* Your instructions *
Resume the passage on OrderFlow's architectural layers, continuing it from its final sentence onward.

* Supplied passage *
+ + +

The mapped request methods would typically modify the model for interpretation by the client layer.
The code for the interface layer is typically found in modules with the following prefixes:
There may also be interface layer code in bespoke modules, which provide functionality specific to individual customers of Realtime Despatch.
The Service Layer of OrderFlow contains all the business logic and functionality that is not categorised as interface or data access functionality.
It is defined by the Java interfaces present in the rtd2-api module, some of which are described here:
- ApiRequestGenerator - generates requests to submit to remote APIs
- BatchManager - manages the creation, workflow and processing of shipment batches.
- CourierManager - provides all courier-specific functionality
- EventManager - provides functionality for submitting events in OrderFlow
- DataImporter - defines how data is imported into OrderFlow
- OrderStockAllocator - defines interface for allocating stock to order lines
- DespatchNoteGenerator - generates despatch notes for shipments
- PropertyManager - manages access to and update of application properties
- ReportManager - high-level interface for generating reports
- ScheduleManager - manages the scheduler and the invocation of scheduled jobs
- CrudService - provides basic create/read/update/delete service
- StateTransitionManager - manages state for transactional entities
- UserManager - manages all user logins and logouts
- InventoryManager - responsible for providing the inventory picture
- StockMoveTaskManager - provides methods for managing stock move tasks
The service layer also defines the domain objects in use within OrderFlow. These domain objects are mapped onto database tables by the data access layer. There are well over 200 such domain objects, so listing them here would be quite verbose. However, it is worth describing the categorisation of domain entities:
- Transactional entities such as shipments, deliveries, import batches and print items. These are business-relevant entities which are constantly being created during normal day-to-day operation of the system.
- Incidental entities such as schedule executions, user sessions and log entries. These are not business-relevant but are constantly being created.
- Reference data entities such as locations, products, properties and report configurations. These are relevant to a business but typically do not change as often as transactional entities.
These entity classes are all defined in the rtd.domain package within the rtd2-api module.
Data Access Layer
The Data Access Layer is the layer of code with responsibility to provide the higher logical layers with a mechanism to create, read, update and delete CRUD data in the data layer.
These responsibilities are shared across a single CrudService interface (defined in the rtd2-service package), and many Data Access Object (DAO) interfaces defined in the rtd.dao package.
Typically, each data access object interface is largely responsible for managing access for a single entity. The exception to this is the generic DAO interface, which acts on all entities.

+ + +

* Stored records *
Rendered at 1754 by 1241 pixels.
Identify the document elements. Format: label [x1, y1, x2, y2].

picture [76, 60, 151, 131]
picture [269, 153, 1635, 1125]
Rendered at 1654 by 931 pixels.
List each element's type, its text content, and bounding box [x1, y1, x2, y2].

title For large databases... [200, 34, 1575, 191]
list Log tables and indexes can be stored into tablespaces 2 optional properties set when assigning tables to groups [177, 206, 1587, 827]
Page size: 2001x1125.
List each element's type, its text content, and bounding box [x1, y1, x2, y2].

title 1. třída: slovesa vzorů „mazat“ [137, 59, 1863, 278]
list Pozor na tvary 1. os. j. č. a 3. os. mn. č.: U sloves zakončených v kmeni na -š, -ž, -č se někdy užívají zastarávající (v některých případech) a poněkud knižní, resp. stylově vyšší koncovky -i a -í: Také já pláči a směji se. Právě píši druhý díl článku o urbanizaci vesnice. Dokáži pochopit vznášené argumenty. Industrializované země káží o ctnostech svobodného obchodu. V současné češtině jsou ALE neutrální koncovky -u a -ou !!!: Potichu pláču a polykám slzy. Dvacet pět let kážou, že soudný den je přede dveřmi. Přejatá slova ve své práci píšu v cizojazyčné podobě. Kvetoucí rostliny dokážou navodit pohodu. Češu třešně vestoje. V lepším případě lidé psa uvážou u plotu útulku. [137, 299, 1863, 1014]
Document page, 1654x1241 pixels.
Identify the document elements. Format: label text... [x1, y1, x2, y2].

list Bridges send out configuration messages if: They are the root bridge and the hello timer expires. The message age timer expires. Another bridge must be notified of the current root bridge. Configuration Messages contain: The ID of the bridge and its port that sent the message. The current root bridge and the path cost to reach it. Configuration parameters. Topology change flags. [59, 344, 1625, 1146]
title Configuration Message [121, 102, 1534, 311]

+ + +

* Response to the exercise *
The DAO interfaces are mainly concerned with reading the data in a convenient way for the other application layers to use. The CrudService and the generic DAO interface are mainly used for the creation, deletion and update operations.
The DAO interfaces are implemented either 'directly' via Java Database Connectivity, or through the Hibernate object/relational mapping framework. The JDBC implementations use SQL to query the data layer, whereas the Hibernate implementations use the Hibernate Query Language (HQL) to do this. The following diagram depicts this structure.
The Hibernate implementation can provide some automatic filtering when reading data objects from the data layer. This filtering ensures that only objects that the user has privilege to see are returned to the service or interface layer. This privilege is applicable at the organisation, channel and site levels, or any combination thereof.
Both implementations automatically restrict the number of data objects returned from the data layer. This is to maintain system performance by avoiding the potentially crippling effect of holding tens of thousands of objects in memory.
The Data Layer of OrderFlow consists of one or more relational databases. The number varies according to the configuration and size of the system, which is driven by the order volumes that the system is required to support.
The preferred relational database engine used by OrderFlow is MariaDB, an open-source, drop-in replacement for MySQL, which historically has been the most widely deployed open source database system. Although, MySQL is also still used in some OrderFlow deployments, MariaDB is now favoured mainly due to its superior performance in certain areas.
This list details the potential databases in use by OrderFlow (as mentioned in the overview section):
- Main database - this typically contains all of the data used by OrderFlow, including transactional and incidental entities, and reference data. For a simple, low-volume instance, this also includes file data. For a higher-volume instance, the file data will be stored in a separate Blob (Binary Large Object) database. OrderFlow can be configured to store files in the main database or the blob database.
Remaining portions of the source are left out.